Courtesy of Juan Cedillo
Too much solid metal can slow a truck down, but other materials can also help absorb bullets. Trenches of sandbags have long worked in the field, so why can’t they be mobile? Vigilantes discovered an effective method of monster-protection was to stuff a layer of sand between two thick metal sheets, as in this truck. The sand trenches are along the sides of the truck’s back section.
Ioan Grillo/GlobalPost
The makeshift fighting trucks need to attack as well as defend. A swiveling sheet of metal mounted above the vehicle allows combatants to hold their rifle on a rest and fire while shielded. This vigilante truck has an example.
Ioan Grillo/GlobalPost
The Zeta monster below has a fully defended turret.
Courtesy of Juan Cedillo
Gunmen don’t just have to be on top of the truck to shoot at the enemy.
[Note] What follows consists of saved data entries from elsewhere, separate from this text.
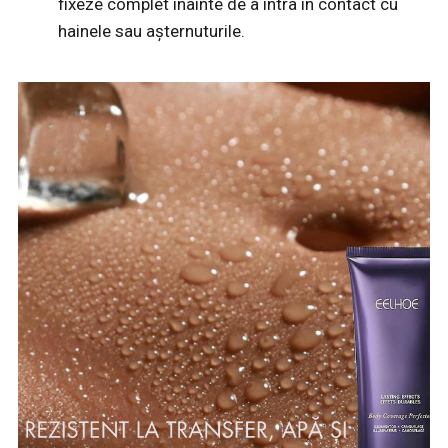
fixeze complet înainte de a intra în contact cu
hainele sau așternuturile.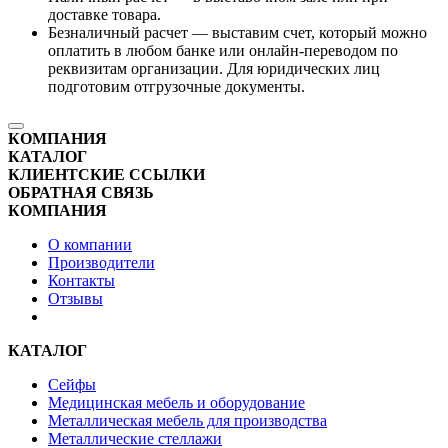
доставке товара.
Безналичный расчет — выставим счет, который можно
оплатить в любом банке или онлайн-переводом по
реквизитам организации. Для юридических лиц
подготовим отгрузочные документы.
КОМПАНИЯ
КАТАЛОГ
КЛИЕНТСКИЕ ССЫЛКИ
ОБРАТНАЯ СВЯЗЬ
КОМПАНИЯ
О компании
Производители
Контакты
Отзывы
КАТАЛОГ
Сейфы
Медицинская мебель и оборудование
Металлическая мебель для производства
Металлические стеллажи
They can also be inside it. Lines of shooting holes in the backs of trailers allow several riflemen to fire. The holes may give less visibility and room to maneuver than the turrets do, but they also offer more protection. Some Zeta monsters had more than 10 shooting slots so their triggermen could unleash a barrage of bullets.
Ioan Grillo/GlobalPost
Ioan Grillo/GlobalPost
Sometimes, you can put your gun away and use the whole vehicle like a missile. Battering rams are particularly effective for striking an unarmored vehicle. But some of them can even smash into buildings. They also offer a front line of defense.